Me quedé muda. No estuve ducha para nombrarle a PJ Harvey, Amy Winehouse, Tina Turner o Madonna. Por no hablar de Prince o Bowie, pero con estos nunca nadie se metía porque mostrasen sus piernas, ni porque se tocasen el paquete, o se acostasen con hombres, o con quien les viniera en gana. Siendo mujer todo es diferente. Porque antes que nada eres mujer. Y una mujer no debe… bueno, ya conocemos el cuento.
El tipo se adelantó porque yo siempre (o casi siempre) he tocado de pie, y al margen de esto, nadie me iba a decir a mí, con mi pasado de bailarina, cómo colocarme en un escenario. Pero por aquel entonces no contaba con el suficiente amor propio como para haberme largado de aquel antro o haberle rebatido semejante consejo vulgar que me costaba tanto comprender.
El hecho de ser mujer y moverte en le mundo de la música es un tema que tiene mucha hebra. Daría para un libro. La otra anécdota es más surrealista. Una noche, hace ya algunos años, en un concierto en el café Margot, en Toledo, dos chicos, periodistas locales, se acercaron para felicitarme. No me conocían, entraron por curiosidad. Uno de ellos me hizo una objeción.

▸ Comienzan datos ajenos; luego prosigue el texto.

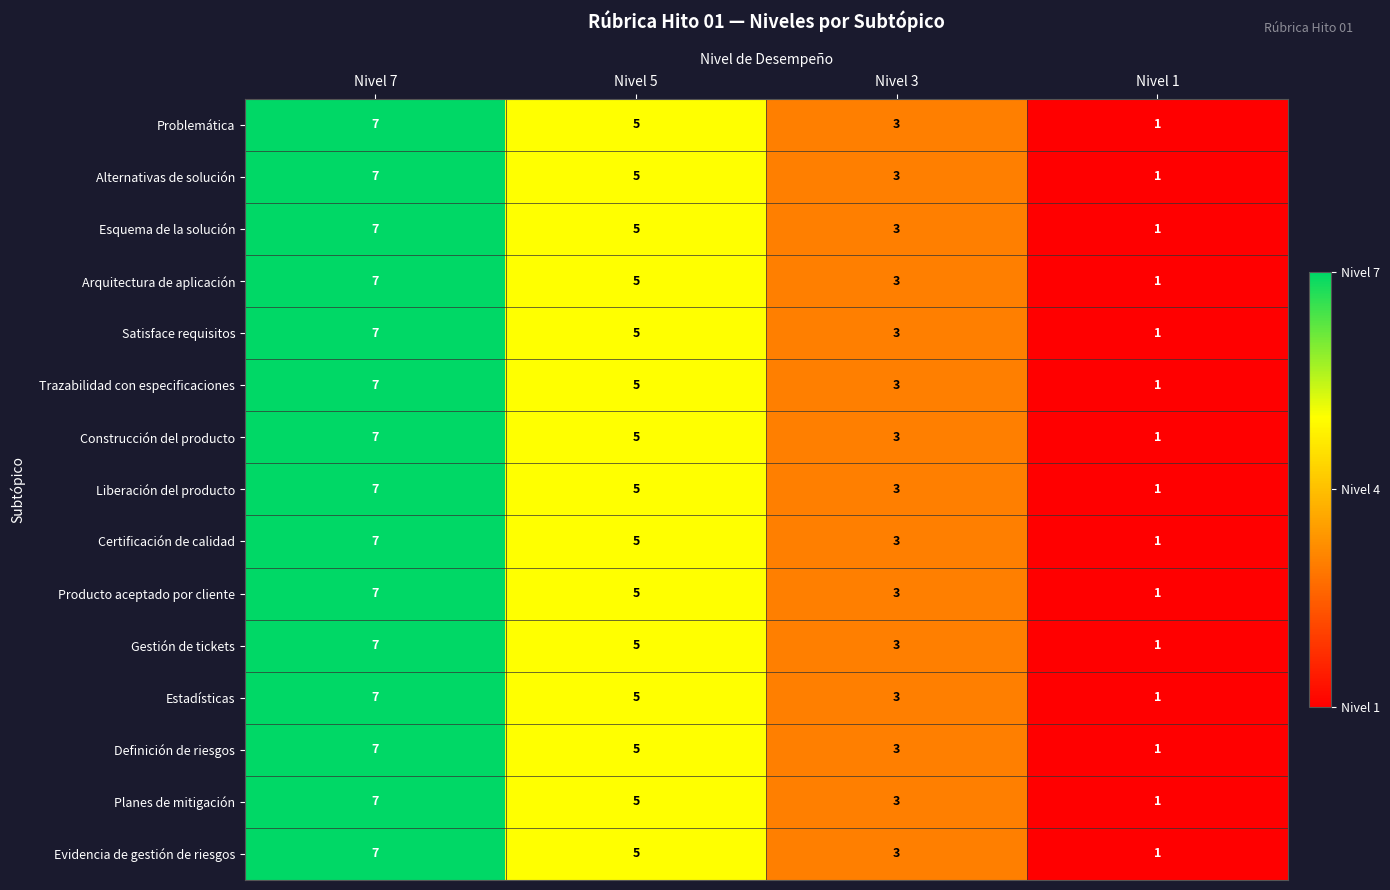

At which label does Construcción del producto first exceed 5?

Nivel 7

–No entiendo cómo teniendo buenas letras, has empleado la palabra “absurdidad” mientras hablabas, que es incorrecta. Se dice absurdez.– afirmó.
Me quedé extrañada. Estaba casi segura de que «absurdidad» existía. Creía haberla escuchado en una canción de Nacho Vegas que me gusta mucho, Las inmensas preguntas. Les di las gracias de todos modos y creo que hasta sonreí. En cuanto volví a Madrid lo primero que hice fue abrir mi ordenador y buscar “absurdidad” en el diccionario de la RAE, lástima que me hubiese quedado sin batería en el teléfono para haberlo comprobado allí mismo. Absurdidad era correcta y absurdez no existía.

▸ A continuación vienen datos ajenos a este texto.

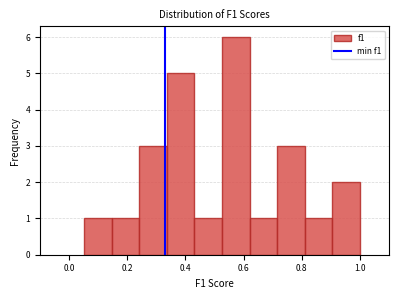

Reading left to right, transcribe this chart: for each bar, give the range it covers on the x-axis and its height. Neither the bar edges nor the heights are printed on the chart, so give them approximately, as read against the axes.

0.06 to 0.14: 1
0.14 to 0.24: 1
0.24 to 0.34: 3
0.34 to 0.44: 5
0.44 to 0.52: 1
0.52 to 0.62: 6
0.62 to 0.72: 1
0.72 to 0.82: 3
0.82 to 0.90: 1
0.90 to 1.00: 2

Y pensé, ¿cuándo se me hubiese ocurrido a mí decirle algo semejante a un cantante al terminar su actuación? Si eres mujer, y te subes a un escenario a contar tus propias historias, y encima te da por mostrar tus piernas, tienes muchas mas probabilidades de ser condenada. Así es.
Por eso, el feminismo aún necesita todo nuestro empuje. No nos quedan más ovarios ni más cojones, si queremos una sociedad más justa y más feliz. Que ayer por la mañana en la radio la ministra de igualdad dijese que el feminismo es una etiqueta, me hace pensar que no tiene mucha idea de lo que nos ha costado llegar hasta aquí. Por nuestras abuelas que lo tuvieron mucho más negro, conviene recordar el camino andado. Ojalá que todos los días fuesen 8 de marzo y ya no hiciese falta manifestarse ni enfadarse… Aún falta mucho para esto.